_WHAT TO WORK ON_
Rewrite every line of the entries below as a Markdown table with two columns, Row and Line, giving each line its own numbered row and omitting blank lines.

Rows from a dataset
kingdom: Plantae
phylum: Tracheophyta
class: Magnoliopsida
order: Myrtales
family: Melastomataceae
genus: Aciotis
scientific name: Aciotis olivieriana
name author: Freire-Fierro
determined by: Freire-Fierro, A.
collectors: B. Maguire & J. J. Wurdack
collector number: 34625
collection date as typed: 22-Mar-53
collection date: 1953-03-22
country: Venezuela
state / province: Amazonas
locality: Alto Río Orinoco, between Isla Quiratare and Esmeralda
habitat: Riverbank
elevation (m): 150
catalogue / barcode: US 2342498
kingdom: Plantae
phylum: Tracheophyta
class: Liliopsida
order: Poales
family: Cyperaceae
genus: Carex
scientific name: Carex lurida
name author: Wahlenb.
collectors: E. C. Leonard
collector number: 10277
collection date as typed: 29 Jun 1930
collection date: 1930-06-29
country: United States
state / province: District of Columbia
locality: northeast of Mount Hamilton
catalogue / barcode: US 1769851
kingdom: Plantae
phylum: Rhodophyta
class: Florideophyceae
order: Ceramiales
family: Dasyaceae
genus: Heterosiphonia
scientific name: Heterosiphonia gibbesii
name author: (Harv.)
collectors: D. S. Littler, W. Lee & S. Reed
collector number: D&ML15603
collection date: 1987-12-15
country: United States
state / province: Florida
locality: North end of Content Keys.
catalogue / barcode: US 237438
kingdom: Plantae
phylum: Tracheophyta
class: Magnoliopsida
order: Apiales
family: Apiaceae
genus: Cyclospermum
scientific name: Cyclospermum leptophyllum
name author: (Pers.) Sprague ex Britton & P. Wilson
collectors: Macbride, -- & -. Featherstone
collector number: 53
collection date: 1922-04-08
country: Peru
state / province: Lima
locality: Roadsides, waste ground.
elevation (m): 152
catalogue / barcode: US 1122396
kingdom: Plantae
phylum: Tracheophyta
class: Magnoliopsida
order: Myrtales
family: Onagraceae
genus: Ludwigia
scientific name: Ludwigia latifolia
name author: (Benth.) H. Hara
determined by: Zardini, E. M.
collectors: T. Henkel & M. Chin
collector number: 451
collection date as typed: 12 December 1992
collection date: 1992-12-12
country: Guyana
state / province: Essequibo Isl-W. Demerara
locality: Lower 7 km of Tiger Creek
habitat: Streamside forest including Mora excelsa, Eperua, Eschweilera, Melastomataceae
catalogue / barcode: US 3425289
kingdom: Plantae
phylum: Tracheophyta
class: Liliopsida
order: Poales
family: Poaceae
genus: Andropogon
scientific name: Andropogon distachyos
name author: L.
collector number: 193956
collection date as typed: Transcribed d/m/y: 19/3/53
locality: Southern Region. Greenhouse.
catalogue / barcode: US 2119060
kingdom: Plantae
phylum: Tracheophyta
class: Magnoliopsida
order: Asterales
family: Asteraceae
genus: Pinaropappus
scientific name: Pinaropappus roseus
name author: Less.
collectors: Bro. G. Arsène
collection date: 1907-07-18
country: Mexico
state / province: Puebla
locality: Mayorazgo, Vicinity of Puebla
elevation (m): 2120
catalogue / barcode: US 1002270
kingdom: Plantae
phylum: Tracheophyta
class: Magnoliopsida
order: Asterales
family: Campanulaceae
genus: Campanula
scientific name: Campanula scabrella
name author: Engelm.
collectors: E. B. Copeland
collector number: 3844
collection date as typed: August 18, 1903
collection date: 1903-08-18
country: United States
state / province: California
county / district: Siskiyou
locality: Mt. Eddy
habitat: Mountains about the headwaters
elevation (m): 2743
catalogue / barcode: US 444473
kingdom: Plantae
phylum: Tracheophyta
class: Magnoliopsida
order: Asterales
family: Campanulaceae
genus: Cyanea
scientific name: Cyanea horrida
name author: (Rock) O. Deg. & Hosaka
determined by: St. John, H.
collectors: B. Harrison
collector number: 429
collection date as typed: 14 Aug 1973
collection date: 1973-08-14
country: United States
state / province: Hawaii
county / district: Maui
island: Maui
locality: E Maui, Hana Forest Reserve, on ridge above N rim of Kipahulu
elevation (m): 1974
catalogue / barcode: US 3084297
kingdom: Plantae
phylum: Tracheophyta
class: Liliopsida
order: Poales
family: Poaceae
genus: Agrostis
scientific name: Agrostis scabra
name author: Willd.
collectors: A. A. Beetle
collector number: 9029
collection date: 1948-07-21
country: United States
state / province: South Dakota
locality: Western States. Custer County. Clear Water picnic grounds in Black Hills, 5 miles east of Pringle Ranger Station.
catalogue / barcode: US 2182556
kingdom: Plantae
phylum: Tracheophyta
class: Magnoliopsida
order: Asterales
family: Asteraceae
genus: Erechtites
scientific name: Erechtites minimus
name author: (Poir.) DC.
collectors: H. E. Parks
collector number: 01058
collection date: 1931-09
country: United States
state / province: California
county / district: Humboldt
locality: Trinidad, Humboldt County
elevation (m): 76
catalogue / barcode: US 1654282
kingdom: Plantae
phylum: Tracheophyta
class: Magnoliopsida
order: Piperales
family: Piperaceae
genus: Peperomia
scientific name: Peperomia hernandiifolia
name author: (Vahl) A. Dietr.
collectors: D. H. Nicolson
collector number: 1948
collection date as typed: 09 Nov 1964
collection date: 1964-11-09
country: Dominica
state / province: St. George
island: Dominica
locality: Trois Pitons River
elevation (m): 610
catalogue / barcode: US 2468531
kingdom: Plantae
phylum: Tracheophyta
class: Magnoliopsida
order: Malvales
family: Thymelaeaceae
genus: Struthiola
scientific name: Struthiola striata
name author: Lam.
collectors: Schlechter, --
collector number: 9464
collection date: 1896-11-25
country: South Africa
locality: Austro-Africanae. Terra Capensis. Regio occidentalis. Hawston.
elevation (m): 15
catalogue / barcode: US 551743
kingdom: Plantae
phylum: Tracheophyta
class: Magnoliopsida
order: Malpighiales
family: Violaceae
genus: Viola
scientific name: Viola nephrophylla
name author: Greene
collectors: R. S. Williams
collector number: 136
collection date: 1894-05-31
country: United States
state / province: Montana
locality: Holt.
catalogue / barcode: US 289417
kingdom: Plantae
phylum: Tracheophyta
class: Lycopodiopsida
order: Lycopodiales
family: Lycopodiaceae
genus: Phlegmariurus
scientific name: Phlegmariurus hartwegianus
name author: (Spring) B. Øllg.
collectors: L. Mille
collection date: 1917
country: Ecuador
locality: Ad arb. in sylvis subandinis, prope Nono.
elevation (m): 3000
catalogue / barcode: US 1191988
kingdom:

_FINAL ANSWER_
| Row | Line |
|---|---|
| 1 | kingdom: Plantae |
| 2 | phylum: Tracheophyta |
| 3 | class: Magnoliopsida |
| 4 | order: Myrtales |
| 5 | family: Melastomataceae |
| 6 | genus: Aciotis |
| 7 | scientific name: Aciotis olivieriana |
| 8 | name author: Freire-Fierro |
| 9 | determined by: Freire-Fierro, A. |
| 10 | collectors: B. Maguire & J. J. Wurdack |
| 11 | collector number: 34625 |
| 12 | collection date as typed: 22-Mar-53 |
| 13 | collection date: 1953-03-22 |
| 14 | country: Venezuela |
| 15 | state / province: Amazonas |
| 16 | locality: Alto Río Orinoco, between Isla Quiratare and Esmeralda |
| 17 | habitat: Riverbank |
| 18 | elevation (m): 150 |
| 19 | catalogue / barcode: US 2342498 |
| 20 | kingdom: Plantae |
| 21 | phylum: Tracheophyta |
| 22 | class: Liliopsida |
| 23 | order: Poales |
| 24 | family: Cyperaceae |
| 25 | genus: Carex |
| 26 | scientific name: Carex lurida |
| 27 | name author: Wahlenb. |
| 28 | collectors: E. C. Leonard |
| 29 | collector number: 10277 |
| 30 | collection date as typed: 29 Jun 1930 |
| 31 | collection date: 1930-06-29 |
| 32 | country: United States |
| 33 | state / province: District of Columbia |
| 34 | locality: northeast of Mount Hamilton |
| 35 | catalogue / barcode: US 1769851 |
| 36 | kingdom: Plantae |
| 37 | phylum: Rhodophyta |
| 38 | class: Florideophyceae |
| 39 | order: Ceramiales |
| 40 | family: Dasyaceae |
| 41 | genus: Heterosiphonia |
| 42 | scientific name: Heterosiphonia gibbesii |
| 43 | name author: (Harv.) |
| 44 | collectors: D. S. Littler, W. Lee & S. Reed |
| 45 | collector number: D&ML15603 |
| 46 | collection date: 1987-12-15 |
| 47 | country: United States |
| 48 | state / province: Florida |
| 49 | locality: North end of Content Keys. |
| 50 | catalogue / barcode: US 237438 |
| 51 | kingdom: Plantae |
| 52 | phylum: Tracheophyta |
| 53 | class: Magnoliopsida |
| 54 | order: Apiales |
| 55 | family: Apiaceae |
| 56 | genus: Cyclospermum |
| 57 | scientific name: Cyclospermum leptophyllum |
| 58 | name author: (Pers.) Sprague ex Britton & P. Wilson |
| 59 | collectors: Macbride, -- & -. Featherstone |
| 60 | collector number: 53 |
| 61 | collection date: 1922-04-08 |
| 62 | country: Peru |
| 63 | state / province: Lima |
| 64 | locality: Roadsides, waste ground. |
| 65 | elevation (m): 152 |
| 66 | catalogue / barcode: US 1122396 |
| 67 | kingdom: Plantae |
| 68 | phylum: Tracheophyta |
| 69 | class: Magnoliopsida |
| 70 | order: Myrtales |
| 71 | family: Onagraceae |
| 72 | genus: Ludwigia |
| 73 | scientific name: Ludwigia latifolia |
| 74 | name author: (Benth.) H. Hara |
| 75 | determined by: Zardini, E. M. |
| 76 | collectors: T. Henkel & M. Chin |
| 77 | collector number: 451 |
| 78 | collection date as typed: 12 December 1992 |
| 79 | collection date: 1992-12-12 |
| 80 | country: Guyana |
| 81 | state / province: Essequibo Isl-W. Demerara |
| 82 | locality: Lower 7 km of Tiger Creek |
| 83 | habitat: Streamside forest including Mora excelsa, Eperua, Eschweilera, Melastomataceae |
| 84 | catalogue / barcode: US 3425289 |
| 85 | kingdom: Plantae |
| 86 | phylum: Tracheophyta |
| 87 | class: Liliopsida |
| 88 | order: Poales |
| 89 | family: Poaceae |
| 90 | genus: Andropogon |
| 91 | scientific name: Andropogon distachyos |
| 92 | name author: L. |
| 93 | collector number: 193956 |
| 94 | collection date as typed: Transcribed d/m/y: 19/3/53 |
| 95 | locality: Southern Region. Greenhouse. |
| 96 | catalogue / barcode: US 2119060 |
| 97 | kingdom: Plantae |
| 98 | phylum: Tracheophyta |
| 99 | class: Magnoliopsida |
| 100 | order: Asterales |
| 101 | family: Asteraceae |
| 102 | genus: Pinaropappus |
| 103 | scientific name: Pinaropappus roseus |
| 104 | name author: Less. |
| 105 | collectors: Bro. G. Arsène |
| 106 | collection date: 1907-07-18 |
| 107 | country: Mexico |
| 108 | state / province: Puebla |
| 109 | locality: Mayorazgo, Vicinity of Puebla |
| 110 | elevation (m): 2120 |
| 111 | catalogue / barcode: US 1002270 |
| 112 | kingdom: Plantae |
| 113 | phylum: Tracheophyta |
| 114 | class: Magnoliopsida |
| 115 | order: Asterales |
| 116 | family: Campanulaceae |
| 117 | genus: Campanula |
| 118 | scientific name: Campanula scabrella |
| 119 | name author: Engelm. |
| 120 | collectors: E. B. Copeland |
| 121 | collector number: 3844 |
| 122 | collection date as typed: August 18, 1903 |
| 123 | collection date: 1903-08-18 |
| 124 | country: United States |
| 125 | state / province: California |
| 126 | county / district: Siskiyou |
| 127 | locality: Mt. Eddy |
| 128 | habitat: Mountains about the headwaters |
| 129 | elevation (m): 2743 |
| 130 | catalogue / barcode: US 444473 |
| 131 | kingdom: Plantae |
| 132 | phylum: Tracheophyta |
| 133 | class: Magnoliopsida |
| 134 | order: Asterales |
| 135 | family: Campanulaceae |
| 136 | genus: Cyanea |
| 137 | scientific name: Cyanea horrida |
| 138 | name author: (Rock) O. Deg. & Hosaka |
| 139 | determined by: St. John, H. |
| 140 | collectors: B. Harrison |
| 141 | collector number: 429 |
| 142 | collection date as typed: 14 Aug 1973 |
| 143 | collection date: 1973-08-14 |
| 144 | country: United States |
| 145 | state / province: Hawaii |
| 146 | county / district: Maui |
| 147 | island: Maui |
| 148 | locality: E Maui, Hana Forest Reserve, on ridge above N rim of Kipahulu |
| 149 | elevation (m): 1974 |
| 150 | catalogue / barcode: US 3084297 |
| 151 | kingdom: Plantae |
| 152 | phylum: Tracheophyta |
| 153 | class: Liliopsida |
| 154 | order: Poales |
| 155 | family: Poaceae |
| 156 | genus: Agrostis |
| 157 | scientific name: Agrostis scabra |
| 158 | name author: Willd. |
| 159 | collectors: A. A. Beetle |
| 160 | collector number: 9029 |
| 161 | collection date: 1948-07-21 |
| 162 | country: United States |
| 163 | state / province: South Dakota |
| 164 | locality: Western States. Custer County. Clear Water picnic grounds in Black Hills, 5 miles east of Pringle Ranger Station. |
| 165 | catalogue / barcode: US 2182556 |
| 166 | kingdom: Plantae |
| 167 | phylum: Tracheophyta |
| 168 | class: Magnoliopsida |
| 169 | order: Asterales |
| 170 | family: Asteraceae |
| 171 | genus: Erechtites |
| 172 | scientific name: Erechtites minimus |
| 173 | name author: (Poir.) DC. |
| 174 | collectors: H. E. Parks |
| 175 | collector number: 01058 |
| 176 | collection date: 1931-09 |
| 177 | country: United States |
| 178 | state / province: California |
| 179 | county / district: Humboldt |
| 180 | locality: Trinidad, Humboldt County |
| 181 | elevation (m): 76 |
| 182 | catalogue / barcode: US 1654282 |
| 183 | kingdom: Plantae |
| 184 | phylum: Tracheophyta |
| 185 | class: Magnoliopsida |
| 186 | order: Piperales |
| 187 | family: Piperaceae |
| 188 | genus: Peperomia |
| 189 | scientific name: Peperomia hernandiifolia |
| 190 | name author: (Vahl) A. Dietr. |
| 191 | collectors: D. H. Nicolson |
| 192 | collector number: 1948 |
| 193 | collection date as typed: 09 Nov 1964 |
| 194 | collection date: 1964-11-09 |
| 195 | country: Dominica |
| 196 | state / province: St. George |
| 197 | island: Dominica |
| 198 | locality: Trois Pitons River |
| 199 | elevation (m): 610 |
| 200 | catalogue / barcode: US 2468531 |
| 201 | kingdom: Plantae |
| 202 | phylum: Tracheophyta |
| 203 | class: Magnoliopsida |
| 204 | order: Malvales |
| 205 | family: Thymelaeaceae |
| 206 | genus: Struthiola |
| 207 | scientific name: Struthiola striata |
| 208 | name author: Lam. |
| 209 | collectors: Schlechter, -- |
| 210 | collector number: 9464 |
| 211 | collection date: 1896-11-25 |
| 212 | country: South Africa |
| 213 | locality: Austro-Africanae. Terra Capensis. Regio occidentalis. Hawston. |
| 214 | elevation (m): 15 |
| 215 | catalogue / barcode: US 551743 |
| 216 | kingdom: Plantae |
| 217 | phylum: Tracheophyta |
| 218 | class: Magnoliopsida |
| 219 | order: Malpighiales |
| 220 | family: Violaceae |
| 221 | genus: Viola |
| 222 | scientific name: Viola nephrophylla |
| 223 | name author: Greene |
| 224 | collectors: R. S. Williams |
| 225 | collector number: 136 |
| 226 | collection date: 1894-05-31 |
| 227 | country: United States |
| 228 | state / province: Montana |
| 229 | locality: Holt. |
| 230 | catalogue / barcode: US 289417 |
| 231 | kingdom: Plantae |
| 232 | phylum: Tracheophyta |
| 233 | class: Lycopodiopsida |
| 234 | order: Lycopodiales |
| 235 | family: Lycopodiaceae |
| 236 | genus: Phlegmariurus |
| 237 | scientific name: Phlegmariurus hartwegianus |
| 238 | name author: (Spring) B. Øllg. |
| 239 | collectors: L. Mille |
| 240 | collection date: 1917 |
| 241 | country: Ecuador |
| 242 | locality: Ad arb. in sylvis subandinis, prope Nono. |
| 243 | elevation (m): 3000 |
| 244 | catalogue / barcode: US 1191988 |
| 245 | kingdom: |